Some would point out, “Look, Pakistan beat South Africa, one of the pre-tournament favourites. Hence potential is there.”

The minnows often have their day. Ireland have had a big victim in each of the last three World Cups: Pakistan (in 2007), England (in 2011) and the West Indies this time around. Pakistan’s win over the Proteas was nothing different.

Winning and losing is part of sports. But this Pakistan side was completely devoid of quality in two of the three departments. In the quarter-final, not a single batsman could dominate the Australian bowling even for a brief period. Of fielding, the less said the better. The team easily topped the chart for the number of dropped catches.
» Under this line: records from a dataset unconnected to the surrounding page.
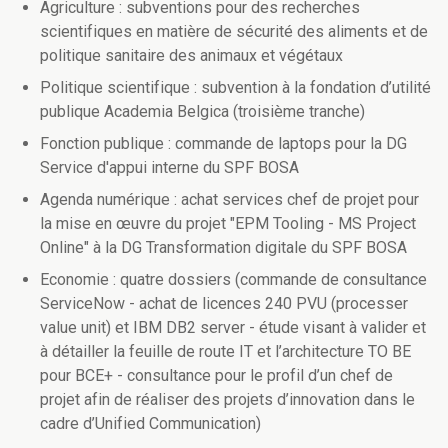
Agriculture : subventions pour des recherches
scientifiques en matière de sécurité des aliments et de
politique sanitaire des animaux et végétaux
Politique scientifique : subvention à la fondation d’utilité
publique Academia Belgica (troisième tranche)
Fonction publique : commande de laptops pour la DG
Service d'appui interne du SPF BOSA
Agenda numérique : achat services chef de projet pour
la mise en œuvre du projet "EPM Tooling - MS Project
Online" à la DG Transformation digitale du SPF BOSA
Economie : quatre dossiers (commande de consultance
ServiceNow - achat de licences 240 PVU (processer
value unit) et IBM DB2 server - étude visant à valider et
à détailler la feuille de route IT et l’architecture TO BE
pour BCE+ - consultance pour le profil d’un chef de
projet afin de réaliser des projets d’innovation dans le
cadre d’Unified Communication)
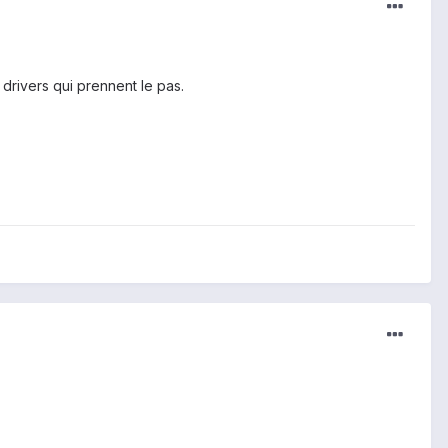
 drivers qui prennent le pas.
And quite a few of them would have put a school cricketer to shame.

There is a PCB chairman and there is also a Head of the PCB executive committee. Many Pakistani cricketers spend summers in England playing in various leagues as professionals. The ECB has set a qualification criterion entailing that the player must have played a certain number of first class matches in the preceding domestic season of his country. A former chief selector of Lahore region charged cricketers, interested in getting a contract in some English leagues, a good amount of money for a place in the region’s teams for first class competitions. We are talking about country’s biggest cricket nursery.
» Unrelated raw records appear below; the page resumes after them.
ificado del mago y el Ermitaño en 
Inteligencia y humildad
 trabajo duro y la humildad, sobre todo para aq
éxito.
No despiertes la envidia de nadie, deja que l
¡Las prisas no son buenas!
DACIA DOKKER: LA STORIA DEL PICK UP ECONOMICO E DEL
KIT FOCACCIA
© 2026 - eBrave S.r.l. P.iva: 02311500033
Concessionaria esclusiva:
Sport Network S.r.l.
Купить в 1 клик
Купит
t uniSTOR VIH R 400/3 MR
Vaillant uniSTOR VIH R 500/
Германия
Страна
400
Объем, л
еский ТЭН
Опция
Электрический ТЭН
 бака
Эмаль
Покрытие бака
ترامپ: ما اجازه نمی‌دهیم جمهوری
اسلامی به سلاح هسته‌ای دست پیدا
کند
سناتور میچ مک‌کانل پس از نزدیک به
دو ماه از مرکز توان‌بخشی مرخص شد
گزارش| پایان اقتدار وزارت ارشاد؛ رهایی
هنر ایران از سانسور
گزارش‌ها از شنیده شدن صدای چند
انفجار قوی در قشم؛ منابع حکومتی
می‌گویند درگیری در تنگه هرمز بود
No need lamenting the current state of affairs. The PCB, well aware of the alarming situation, is set upon putting everything right. The revolution is coming. A five-year strategic plan is being laid out. The results would obviously be seen after the next World. It is no fault of the PCB that the World Cup comes around every four years. The visionaries of the board go for punj-sala mansooba. The initial steps have already been taken. There is an entirely new selection committee: Haroon Rasheed (chief selector) , Azhar Khan, Saleem Jaffar and Kabir Khan. The first three have had selectorial stints before.  Yet, it is revamping and not shuffling. Azhar Ali has been named the new ODI captain. Yes, the same Azhar Ali, who wasn’t even among the 30 probables for the World Cup. Doesn’t that make it a revolutionary step?

Tail Piece: Cleanup operation is required at all the tiers: board, team management, players and administrators. Arguably, it should start from the self-imposed Patron in Chief.